# How to find the best phenotype



## Trevor (Sep 7, 2009)

Hello all,
I recently ordered 2 10 packs of seeds (deep purple and space queen) from Subcool through bidzbay and I was wondering if anyone had any advice on the best way to grow them out to look for males/desirable females.

Would it be better to start a few and work with them or just germ/veg/clone/flower all 10 of one strain and go from there? Room won't be an issue if I do a full pack. Any advice or input would be great. Thanks.


----------



## Brick Top (Sep 7, 2009)

The more beans you pop and grow out the more likely it will be that you will find more different phenotypes than if you pop and grow just a few at a time.
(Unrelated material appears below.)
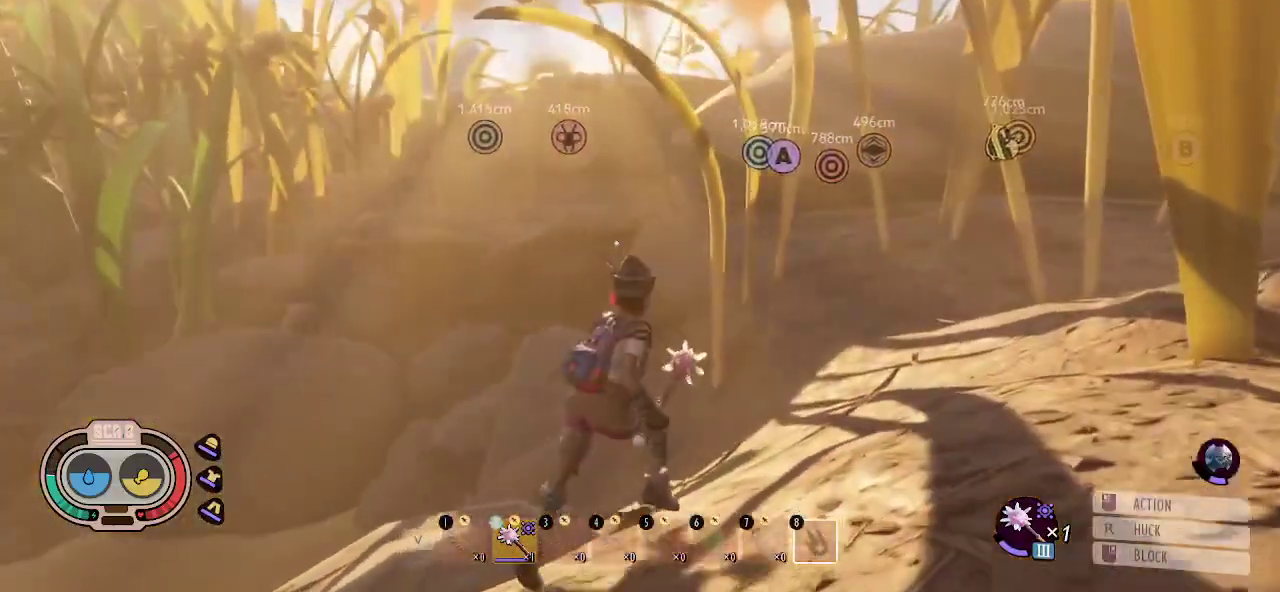
{"keys": ["d", "shift", "w"], "mouse": [], "mouse_move": "right", "events": []}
If you do it a few at a time you may see something you think is great and then in the next batch you may find something much better and you lost the time between the two attempts just to find the one in the second attempt that may be the one that is the best. 
&#12288;
I have never bothered to try doing what you are talking about but if it were me and I had the space I would pop them all and let them all veg a while and then take clones and mark them, parent plants and clones, so you know what plants the clones came from and then flower the clones and see what is what and what does what and then go back to the plants you kept in veg, the parent plants, and cull those you are not impressed with and keep those you are and use them to make clones to grow. 
&#12288;
Someone who does that sort of thing would be best to listen to but that is what I would likely do unless I first researched it and found I would be doing it wrong.


----------



## somebody041 (Sep 8, 2009)

i don't know the answer but i'm curious as well. i recently popped 20 cherry pez seeds and have NO idea what to look for. some are growing more vigorous than others but does this mean they'll be more resinous?


----------



## Trevor (Sep 8, 2009)

Brick Top said:


> The more beans you pop and grow out the more likely it will be that you will find more different phenotypes than if you pop and grow just a few at a time. If you do it a few at a time you may see something you think is great and then in the next batch you may find something much better and you lost the time between the two attempts just to find the one in the second attempt that may be the one that is the best.
> &#12288;
> I have never bothered to try doing what you are talking about but if it were me and I had the space I would pop them all and let them all veg a while and then take clones and mark them, parent plants and clones, so you know what plants the clones came from and then flower the clones and see what is what and what does what and then go back to the plants you kept in veg, the parent plants, and cull those you are not impressed with and keep those you are and use them to make clones to grow.
> &#12288;
> Someone who does that sort of thing would be best to listen to but that is what I would likely do unless I first researched it and found I would be doing it wrong.


Yeah, that's the rationale I'm thinking would work best as well. I also want to try to get into breeding (if I get any males) and so I would have to take that into account. Not any real hardcore breeding mind you, just more for shits and giggles and to see what I can come up with. I'll keep looking around though and see if anyone has any firsthand experience.


----------



## newb19547 (Sep 8, 2009)

Basically the "best" phenotype is whatever you are looking for. You may like one thats short and bushy but somebody else may want a tall skinny one. It's all preference


----------



## regal8r (Sep 8, 2009)

look for tight internodal spacing, early resin production, more indica or sativa dominant depending on your liking if the strain is a hybrid, also look for 'rings' around where secondary growth meets the main stalk, see pic. credit for this pic goes to fdd2blk and his seed production thread


----------



## Green Cross (Sep 8, 2009)

Trevor said:


> Hello all,
> I recently ordered 2 10 packs of seeds (deep purple and space queen) from Subcool through bidzbay and I was wondering if anyone had any advice on the best way to grow them out to look for males/desirable females.
> 
> Would it be better to start a few and work with them or just germ/veg/clone/flower all 10 of one strain and go from there? Room won't be an issue if I do a full pack. Any advice or input would be great. Thanks.


If you're looking for a mother plant, or the best out of 10 you should plant all 10 at the same time. Weed out the tallest plants with the least foliage (most likel males). 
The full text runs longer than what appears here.